▶ WORK ITEM: Copy every line of text in the listing below word for word, leaving the pictures out of your answer.

[DATA TO USE Boundary: Start]

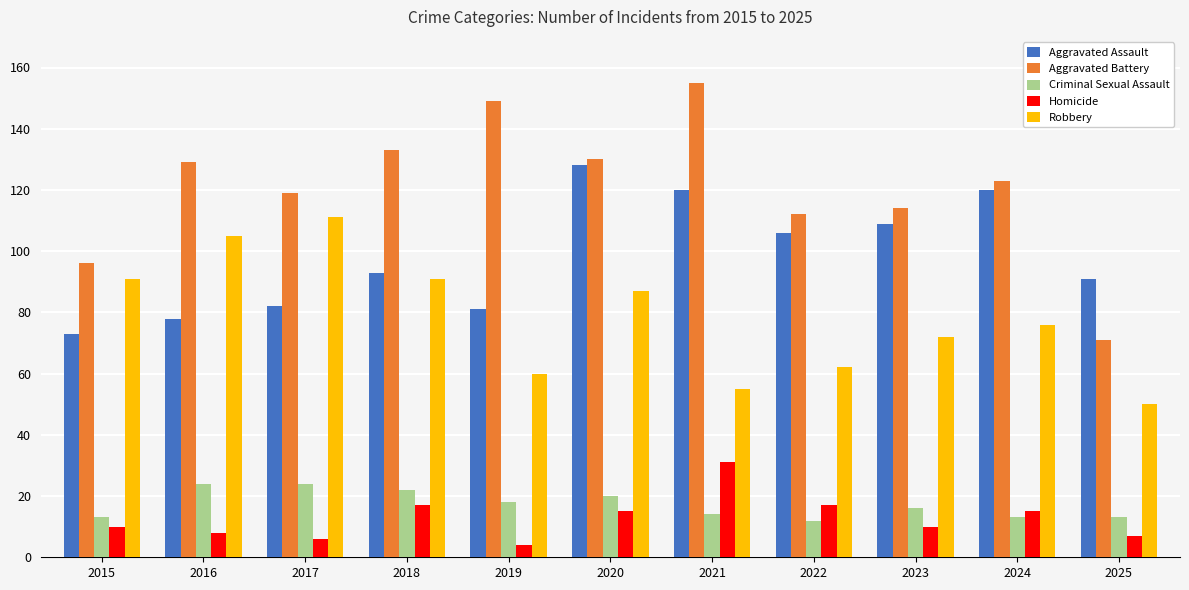

Are the bars grouped side by side (vs. stacked)?

Yes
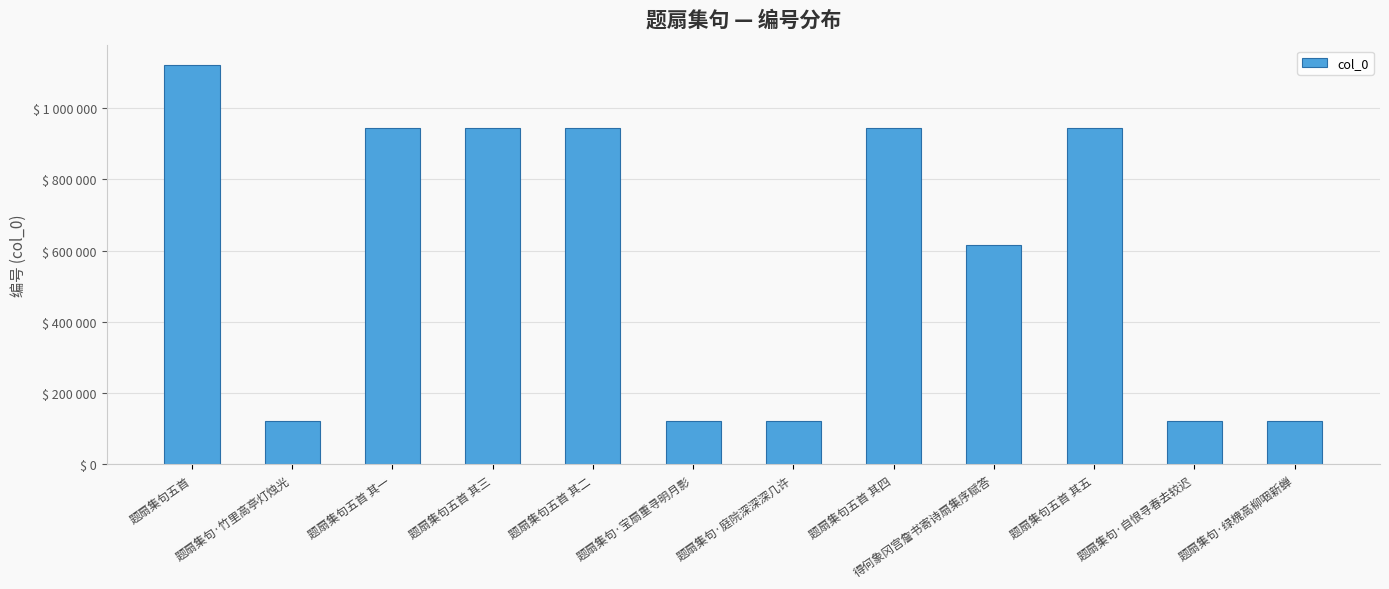

What is the sum of all values?

7050320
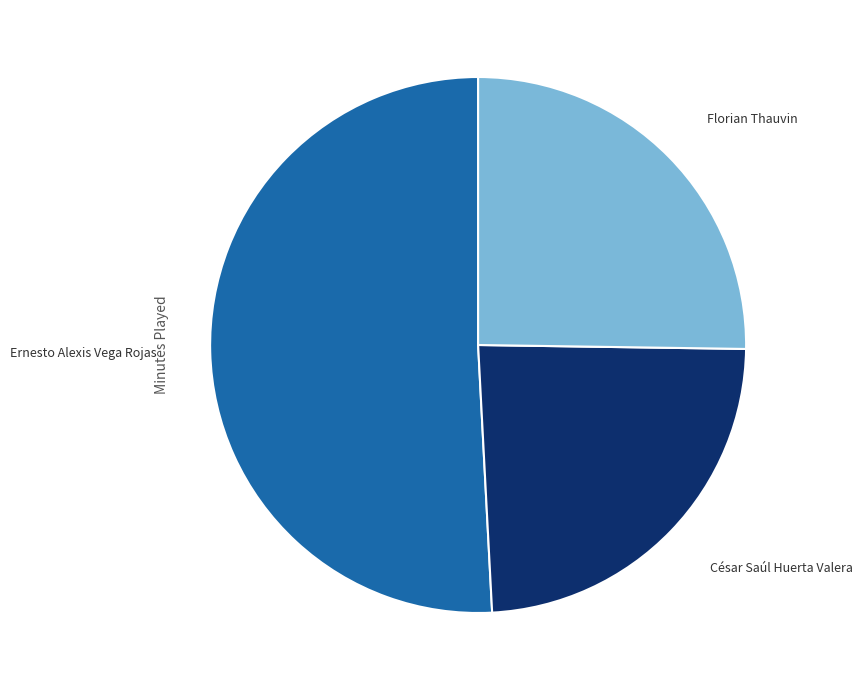

Do Florian Thauvin and César Saúl Huerta Valera together represent more than half of the pie?

No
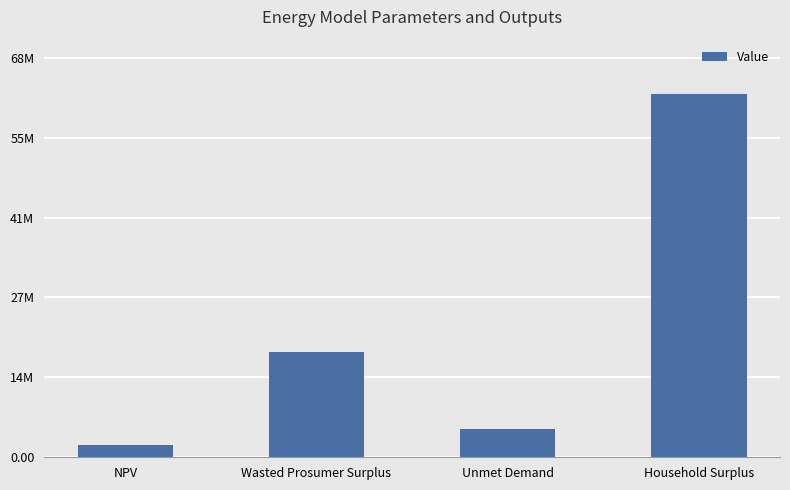

What position from the right is Household Surplus?

1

[DATA TO USE Boundary: End]

▶ EXERCISE SOLUTION:
Are the bars grouped side by side (vs. stacked)?

Yes

What is the sum of all values?

7050320

Do Florian Thauvin and César Saúl Huerta Valera together represent more than half of the pie?

No

What position from the right is Household Surplus?

1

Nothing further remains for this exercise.